Details
-
Bug
-
Status: Open
-
Critical
-
Resolution: Unresolved
-
3.8.0
-
None
Description
With the official Kafka Java client, version 3.8.0, the position of consumers after a transaction aborts appears unpredictable. Sometimes the consumer moves on, skipping over the records it polled in the aborted transaction. Sometimes it rewinds to read them again. Sometimes it rewinds further than the most recent transaction.
Since the goal of transactions is to enable "exactly-once semantics", it seems sensible that the consumer should rewind on abort, such that any subsequent transactions would start at the same offsets. Not rewinding leads to data loss, since messages are consumed but their effects are not committed. Rewinding too far is... just weird.

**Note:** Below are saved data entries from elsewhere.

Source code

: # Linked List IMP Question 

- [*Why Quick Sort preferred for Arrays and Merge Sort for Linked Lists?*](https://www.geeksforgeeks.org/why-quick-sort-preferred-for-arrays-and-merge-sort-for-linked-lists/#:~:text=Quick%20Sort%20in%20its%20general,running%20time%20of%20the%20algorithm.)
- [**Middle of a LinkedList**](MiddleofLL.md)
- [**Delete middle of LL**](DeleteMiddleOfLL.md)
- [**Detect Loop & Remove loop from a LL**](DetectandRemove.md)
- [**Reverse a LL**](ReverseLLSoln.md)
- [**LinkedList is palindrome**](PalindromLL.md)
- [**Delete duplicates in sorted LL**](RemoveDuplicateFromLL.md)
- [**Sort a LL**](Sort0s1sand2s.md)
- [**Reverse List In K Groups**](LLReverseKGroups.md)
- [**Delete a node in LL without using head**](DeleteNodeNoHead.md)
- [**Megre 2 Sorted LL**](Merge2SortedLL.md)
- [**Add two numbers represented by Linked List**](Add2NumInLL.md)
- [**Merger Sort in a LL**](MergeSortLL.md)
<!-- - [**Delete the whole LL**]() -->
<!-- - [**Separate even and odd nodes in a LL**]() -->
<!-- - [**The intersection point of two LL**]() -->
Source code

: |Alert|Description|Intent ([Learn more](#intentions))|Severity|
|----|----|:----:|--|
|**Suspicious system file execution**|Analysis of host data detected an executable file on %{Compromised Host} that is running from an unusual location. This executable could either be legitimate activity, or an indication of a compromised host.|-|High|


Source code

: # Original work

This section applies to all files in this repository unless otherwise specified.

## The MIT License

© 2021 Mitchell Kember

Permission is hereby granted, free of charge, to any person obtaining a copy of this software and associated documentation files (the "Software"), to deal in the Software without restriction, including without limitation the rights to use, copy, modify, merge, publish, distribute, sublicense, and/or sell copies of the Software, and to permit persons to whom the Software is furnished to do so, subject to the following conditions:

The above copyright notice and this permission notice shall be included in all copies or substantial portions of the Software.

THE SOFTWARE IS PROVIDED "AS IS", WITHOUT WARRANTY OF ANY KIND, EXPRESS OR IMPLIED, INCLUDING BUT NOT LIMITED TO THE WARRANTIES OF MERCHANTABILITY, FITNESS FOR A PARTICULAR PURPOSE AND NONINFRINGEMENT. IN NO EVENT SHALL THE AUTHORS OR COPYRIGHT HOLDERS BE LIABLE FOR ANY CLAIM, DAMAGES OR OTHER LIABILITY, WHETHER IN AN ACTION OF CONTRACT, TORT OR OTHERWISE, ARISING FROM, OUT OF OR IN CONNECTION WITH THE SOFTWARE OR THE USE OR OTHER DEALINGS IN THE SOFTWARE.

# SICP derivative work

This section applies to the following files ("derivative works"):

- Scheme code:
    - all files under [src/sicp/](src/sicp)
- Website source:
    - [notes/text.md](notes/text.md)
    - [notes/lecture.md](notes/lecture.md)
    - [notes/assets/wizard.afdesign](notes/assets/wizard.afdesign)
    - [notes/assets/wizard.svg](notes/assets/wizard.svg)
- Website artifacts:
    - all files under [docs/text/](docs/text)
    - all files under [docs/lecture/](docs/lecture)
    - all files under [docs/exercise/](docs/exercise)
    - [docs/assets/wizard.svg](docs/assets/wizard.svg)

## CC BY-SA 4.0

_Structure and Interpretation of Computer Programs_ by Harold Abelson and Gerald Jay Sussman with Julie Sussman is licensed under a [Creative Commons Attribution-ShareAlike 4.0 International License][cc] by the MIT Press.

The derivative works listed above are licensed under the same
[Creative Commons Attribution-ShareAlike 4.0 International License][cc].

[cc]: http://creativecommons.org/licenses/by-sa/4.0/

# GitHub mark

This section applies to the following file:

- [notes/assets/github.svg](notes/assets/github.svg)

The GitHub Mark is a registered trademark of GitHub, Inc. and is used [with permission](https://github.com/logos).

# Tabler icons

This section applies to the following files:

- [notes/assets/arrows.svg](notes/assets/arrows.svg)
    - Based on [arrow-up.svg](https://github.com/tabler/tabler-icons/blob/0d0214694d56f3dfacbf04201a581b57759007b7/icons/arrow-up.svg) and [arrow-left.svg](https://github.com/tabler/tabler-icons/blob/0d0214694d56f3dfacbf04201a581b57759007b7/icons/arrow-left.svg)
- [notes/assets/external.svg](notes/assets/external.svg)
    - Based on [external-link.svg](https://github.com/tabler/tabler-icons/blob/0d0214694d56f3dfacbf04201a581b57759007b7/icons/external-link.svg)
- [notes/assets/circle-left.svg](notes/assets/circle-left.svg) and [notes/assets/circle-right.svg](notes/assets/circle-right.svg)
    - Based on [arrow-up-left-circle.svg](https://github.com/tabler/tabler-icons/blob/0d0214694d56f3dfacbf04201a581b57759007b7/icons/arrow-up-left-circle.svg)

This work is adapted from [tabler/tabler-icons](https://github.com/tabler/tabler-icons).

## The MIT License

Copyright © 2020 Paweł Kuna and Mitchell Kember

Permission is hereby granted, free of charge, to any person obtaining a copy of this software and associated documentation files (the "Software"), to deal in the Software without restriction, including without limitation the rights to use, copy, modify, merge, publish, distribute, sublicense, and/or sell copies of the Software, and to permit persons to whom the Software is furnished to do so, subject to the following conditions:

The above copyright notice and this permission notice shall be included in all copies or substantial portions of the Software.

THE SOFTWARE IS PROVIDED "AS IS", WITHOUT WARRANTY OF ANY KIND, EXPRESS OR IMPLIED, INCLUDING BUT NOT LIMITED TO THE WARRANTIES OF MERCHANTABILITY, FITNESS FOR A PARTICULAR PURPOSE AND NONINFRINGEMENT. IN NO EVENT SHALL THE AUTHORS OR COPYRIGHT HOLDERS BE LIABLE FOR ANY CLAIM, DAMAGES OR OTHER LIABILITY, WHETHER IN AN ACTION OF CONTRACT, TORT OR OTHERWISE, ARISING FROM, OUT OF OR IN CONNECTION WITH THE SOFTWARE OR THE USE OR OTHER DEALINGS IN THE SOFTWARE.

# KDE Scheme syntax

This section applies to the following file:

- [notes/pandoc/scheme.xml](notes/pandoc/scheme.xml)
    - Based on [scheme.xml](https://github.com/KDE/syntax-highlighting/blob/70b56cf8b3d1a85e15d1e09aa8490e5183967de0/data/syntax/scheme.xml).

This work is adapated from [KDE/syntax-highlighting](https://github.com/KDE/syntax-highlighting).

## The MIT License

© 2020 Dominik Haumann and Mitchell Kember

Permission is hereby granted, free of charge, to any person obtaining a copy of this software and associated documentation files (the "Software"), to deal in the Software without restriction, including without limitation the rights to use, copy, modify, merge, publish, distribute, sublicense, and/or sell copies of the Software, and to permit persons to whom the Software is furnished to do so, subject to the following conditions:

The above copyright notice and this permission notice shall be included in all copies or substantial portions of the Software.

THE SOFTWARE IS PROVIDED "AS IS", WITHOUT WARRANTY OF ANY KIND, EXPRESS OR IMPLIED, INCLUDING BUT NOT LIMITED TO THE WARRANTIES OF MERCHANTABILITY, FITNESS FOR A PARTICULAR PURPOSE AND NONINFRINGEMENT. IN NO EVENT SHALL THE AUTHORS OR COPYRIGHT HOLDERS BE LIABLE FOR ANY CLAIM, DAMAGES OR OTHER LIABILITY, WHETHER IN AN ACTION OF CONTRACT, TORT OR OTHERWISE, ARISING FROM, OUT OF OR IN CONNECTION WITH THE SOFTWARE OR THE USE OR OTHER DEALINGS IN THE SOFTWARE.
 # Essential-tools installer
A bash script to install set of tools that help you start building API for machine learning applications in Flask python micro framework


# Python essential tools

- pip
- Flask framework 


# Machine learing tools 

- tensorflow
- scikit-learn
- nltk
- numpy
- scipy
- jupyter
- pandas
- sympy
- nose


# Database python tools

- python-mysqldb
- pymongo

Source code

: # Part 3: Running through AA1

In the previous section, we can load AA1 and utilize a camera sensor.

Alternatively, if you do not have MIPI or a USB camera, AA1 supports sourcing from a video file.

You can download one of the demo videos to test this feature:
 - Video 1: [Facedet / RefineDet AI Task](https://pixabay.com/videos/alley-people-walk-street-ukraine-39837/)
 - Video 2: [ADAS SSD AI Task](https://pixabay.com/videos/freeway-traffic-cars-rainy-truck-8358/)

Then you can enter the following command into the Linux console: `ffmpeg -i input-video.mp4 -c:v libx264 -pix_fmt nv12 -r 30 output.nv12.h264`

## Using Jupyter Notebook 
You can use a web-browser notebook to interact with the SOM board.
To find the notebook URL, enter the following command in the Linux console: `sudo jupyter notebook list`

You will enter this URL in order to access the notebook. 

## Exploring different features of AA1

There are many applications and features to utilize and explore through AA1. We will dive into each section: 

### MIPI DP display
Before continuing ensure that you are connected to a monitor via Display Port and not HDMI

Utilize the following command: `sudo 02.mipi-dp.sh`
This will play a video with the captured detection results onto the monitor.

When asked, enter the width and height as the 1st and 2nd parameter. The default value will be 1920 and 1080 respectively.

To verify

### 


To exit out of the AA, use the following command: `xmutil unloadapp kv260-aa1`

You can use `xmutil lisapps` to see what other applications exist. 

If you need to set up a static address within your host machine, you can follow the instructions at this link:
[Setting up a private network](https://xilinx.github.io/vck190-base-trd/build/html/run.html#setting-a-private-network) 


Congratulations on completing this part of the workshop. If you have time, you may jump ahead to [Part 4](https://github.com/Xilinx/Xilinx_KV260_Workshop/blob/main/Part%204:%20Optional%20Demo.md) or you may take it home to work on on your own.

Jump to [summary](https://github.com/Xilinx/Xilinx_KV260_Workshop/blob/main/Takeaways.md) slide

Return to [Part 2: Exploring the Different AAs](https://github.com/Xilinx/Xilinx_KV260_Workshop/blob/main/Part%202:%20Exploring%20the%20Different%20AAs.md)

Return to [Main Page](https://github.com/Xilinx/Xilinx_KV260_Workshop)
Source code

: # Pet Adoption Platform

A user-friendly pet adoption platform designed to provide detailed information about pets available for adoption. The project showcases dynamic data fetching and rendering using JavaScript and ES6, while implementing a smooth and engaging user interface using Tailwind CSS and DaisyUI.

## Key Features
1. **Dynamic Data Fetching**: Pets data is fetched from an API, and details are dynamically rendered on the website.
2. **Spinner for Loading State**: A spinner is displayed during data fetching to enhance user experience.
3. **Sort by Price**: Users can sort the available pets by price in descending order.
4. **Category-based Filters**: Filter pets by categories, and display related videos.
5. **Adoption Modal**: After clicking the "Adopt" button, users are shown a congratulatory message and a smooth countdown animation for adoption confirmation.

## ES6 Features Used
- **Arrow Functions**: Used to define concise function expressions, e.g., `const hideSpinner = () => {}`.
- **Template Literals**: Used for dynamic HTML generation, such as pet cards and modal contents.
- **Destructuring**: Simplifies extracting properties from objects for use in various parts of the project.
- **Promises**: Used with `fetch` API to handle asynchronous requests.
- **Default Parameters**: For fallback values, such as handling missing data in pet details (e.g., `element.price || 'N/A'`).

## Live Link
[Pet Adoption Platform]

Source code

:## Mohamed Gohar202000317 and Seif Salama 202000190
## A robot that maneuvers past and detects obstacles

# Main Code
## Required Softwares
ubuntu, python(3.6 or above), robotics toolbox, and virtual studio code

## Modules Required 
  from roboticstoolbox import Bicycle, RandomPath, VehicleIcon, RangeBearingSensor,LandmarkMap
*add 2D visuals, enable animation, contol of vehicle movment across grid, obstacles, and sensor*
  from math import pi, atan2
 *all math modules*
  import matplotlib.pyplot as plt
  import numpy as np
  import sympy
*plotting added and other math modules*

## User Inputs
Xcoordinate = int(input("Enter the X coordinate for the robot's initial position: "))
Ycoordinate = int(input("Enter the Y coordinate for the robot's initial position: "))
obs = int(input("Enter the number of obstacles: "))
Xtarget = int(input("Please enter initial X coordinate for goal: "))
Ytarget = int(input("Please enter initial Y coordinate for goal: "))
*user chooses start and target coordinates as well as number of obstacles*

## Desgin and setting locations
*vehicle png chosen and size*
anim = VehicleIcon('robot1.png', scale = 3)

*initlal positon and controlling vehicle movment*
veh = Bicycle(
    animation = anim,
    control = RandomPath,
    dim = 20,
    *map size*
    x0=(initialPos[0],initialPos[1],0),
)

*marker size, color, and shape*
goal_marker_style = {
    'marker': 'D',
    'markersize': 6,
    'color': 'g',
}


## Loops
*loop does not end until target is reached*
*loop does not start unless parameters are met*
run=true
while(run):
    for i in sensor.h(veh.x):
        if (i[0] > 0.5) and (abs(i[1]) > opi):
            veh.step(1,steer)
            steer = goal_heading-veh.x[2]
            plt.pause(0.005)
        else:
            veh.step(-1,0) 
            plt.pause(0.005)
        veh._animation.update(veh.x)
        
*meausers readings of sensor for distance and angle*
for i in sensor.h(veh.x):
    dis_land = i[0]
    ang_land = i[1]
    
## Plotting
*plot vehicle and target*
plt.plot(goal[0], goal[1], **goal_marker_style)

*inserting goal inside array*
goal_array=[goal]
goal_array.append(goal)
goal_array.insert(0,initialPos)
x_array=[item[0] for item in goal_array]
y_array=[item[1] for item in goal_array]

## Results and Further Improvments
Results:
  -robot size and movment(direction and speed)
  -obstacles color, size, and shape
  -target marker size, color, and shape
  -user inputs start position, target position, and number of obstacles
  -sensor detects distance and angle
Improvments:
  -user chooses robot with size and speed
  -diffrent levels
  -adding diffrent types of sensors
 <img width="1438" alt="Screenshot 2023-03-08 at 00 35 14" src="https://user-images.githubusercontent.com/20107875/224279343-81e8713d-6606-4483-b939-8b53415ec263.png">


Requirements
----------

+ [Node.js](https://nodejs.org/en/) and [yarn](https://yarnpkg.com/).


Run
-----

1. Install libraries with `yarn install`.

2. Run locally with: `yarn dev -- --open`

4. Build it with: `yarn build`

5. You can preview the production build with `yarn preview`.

I'm seeing this issue in Jepsen tests of Kafka 3.0.0 and other Kafka-compatible systems. It occurs without faults, and with a single producer and consumer; no other concurrent processes. Here's the producer and consumer config:
Producer config: {"socket.connection.setup.timeout.max.ms" 1000, "transactional.id" "jt1", "bootstrap.servers" "n3:9092", "request.timeout.ms" 3000, "enable.idempotence" true, "max.block.ms" 10000, "value.serializer" "org.apache.kafka.common.serialization.LongSerializer", "retries" 1000, "key.serializer" "org.apache.kafka.common.serialization.LongSerializer", "socket.connection.setup.timeout.ms" 500, "reconnect.backoff.max.ms" 1000, "delivery.timeout.ms" 10000, "acks" "all", "transaction.timeout.ms" 1000}
Consumer config: {"socket.connection.setup.timeout.max.ms" 1000, "bootstrap.servers" "n5:9092", "request.timeout.ms" 10000, "connections.max.idle.ms" 60000, "session.timeout.ms" 6000, "heartbeat.interval.ms" 300, "key.deserializer" "org.apache.kafka.common.serialization.LongDeserializer", "group.id" "jepsen-group", "metadata.max.age.ms" 60000, "auto.offset.reset" "earliest", "isolation.level" "read_committed", "socket.connection.setup.timeout.ms" 500, "value.deserializer" "org.apache.kafka.common.serialization.LongDeserializer", "enable.auto.commit" false, "default.api.timeout.ms" 10000}
Attached is a test run that shows this behavior, as well as a visualization of the reads (polls) and writes (sends) of a single topic-partition.
In this plot, time flows down, and offsets run left to right. Each transaction is a single horizontal line. `w1` denotes a send of value 1, and `r2` denotes a poll of read 2. All operations here are performed by the sole process in the system, which has a single Kafka consumer and a single Kafka client. First, a transaction writes 35 and commits. Second, a transaction reads 35 and aborts. Third, a transaction reads 35 and aborts: the consumer has clearly re-wound to show the same record twice.
Then a transaction writes 37. Immediately thereafter a transaction reads 37 and 38. Unlike before, it did not rewind. This transaction also aborts.
Finally, a transaction writes 39 and 40. Then a transaction reads 39 and 40. This transaction commits! Values 35, 37, and 38 have been lost!
It doesn't seem possible that this is the effect of a consumer rebalance: rebalancing should start off the consumer at the last committed offset, and the last committed offset in this history was actually value 31–it should have picked up at 35, 37, etc. This test uses auto.offset.reset=earliest, so if the commit were somehow missing, it should have rewound to the start of the topic-partition.
What... should Kafka do with respect to consumer offsets when a transaction aborts? And is there any sort of documentation for this? I've been digging into this problem for almost a week–it manifested as write loss in a Jepsen test--and I'm baffled as to how to proceed.